***** Selected passage
Monday, 24 June 2024

Small and Wonderful Things . . .

 

 


"The world is fairly studded and strewn with pennies cast broadside from a generous hand. But who gets excited by a mere penny? It is dire poverty indeed when a man is so malnourished and fatigued that he won't stoop to pick up a penny. But if you cultivate a healthy poverty and simplicity, so that finding a penny will literally make your day, then, since the world is in fact planted with pennies, you have with your poverty bought a lifetime of days. It is that simple. What you see is what you get." ~Anne Dillard 


 A few of the small and wonderful things which bring untold joy into my life. It's the small things in life which truly mean the most. Simple abundance . . . it's the best.
**********
***** Given records
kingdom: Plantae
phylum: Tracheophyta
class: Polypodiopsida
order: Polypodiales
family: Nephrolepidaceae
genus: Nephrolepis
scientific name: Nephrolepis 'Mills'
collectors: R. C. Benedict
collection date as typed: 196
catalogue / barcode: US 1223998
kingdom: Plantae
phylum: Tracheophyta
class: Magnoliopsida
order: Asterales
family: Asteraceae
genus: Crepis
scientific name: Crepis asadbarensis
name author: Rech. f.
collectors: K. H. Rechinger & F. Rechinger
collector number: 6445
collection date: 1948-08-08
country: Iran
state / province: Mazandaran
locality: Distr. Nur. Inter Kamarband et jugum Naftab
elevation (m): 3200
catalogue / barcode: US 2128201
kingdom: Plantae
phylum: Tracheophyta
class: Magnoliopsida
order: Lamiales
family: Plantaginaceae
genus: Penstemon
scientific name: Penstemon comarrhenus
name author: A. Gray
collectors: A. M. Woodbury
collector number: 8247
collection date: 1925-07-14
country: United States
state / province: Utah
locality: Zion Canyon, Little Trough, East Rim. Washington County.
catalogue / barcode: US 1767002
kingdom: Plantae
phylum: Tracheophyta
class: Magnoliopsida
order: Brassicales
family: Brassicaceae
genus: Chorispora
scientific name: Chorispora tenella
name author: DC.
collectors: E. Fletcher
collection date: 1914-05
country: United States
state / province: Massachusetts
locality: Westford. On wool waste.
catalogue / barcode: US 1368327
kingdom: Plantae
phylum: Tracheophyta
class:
**********
### [Written task 1]
List the three past-participle verbs that the penny quotation in the post on small and wonderful things uses to describe how the world holds its pennies.
### [Written task 2]
Carry the post on small and wonderful things forward from its final sentence, keeping its voice.

### [Task response 1]
studded, strewn, planted

### [Task response 2]
We have been busy watching birds and chipmunks at the bird feeder this weekend. We don't get much more than jays, blackbirds, the odd small woodpecker and occasionally some gold finches.  All are welcome.  The blackbirds have fledged. It is very easy to tell which are the parents and which are the fledglings. The fledglings tend to crouch with their mouths open and wings spread apart, waiting for the adult to feed them. It is beautiful to watch  . . .  this dance between adult and child.  It is pure  magic.  A commonality between human and animal, bird, etc.  A built in instinct for the adult to want to care for the infant, and it is a great honor to witness it in such a way.



  



This is my grandson Jon when he was only about 2 years old.  I remember him as being a happy little boy. Filled with light. I only got to see him a couple of times during those wee growing up years. One time when I came over to visit mom, we all went in Mom's car to New Brunswick to visit both Anthony's and Doug's families.  Mom went with us.  I really appreciated her doing that for me.  Normally mom was not a person who would let you drive her car, but she did that time and she paid for our motel room, etc.  It was a wonderful gift to me. To be able to see my grandchildren was such a special thing.  I did get to see Jon when he was this small and he was such a sweet little boy.  Thank you mom for that precious opportunity.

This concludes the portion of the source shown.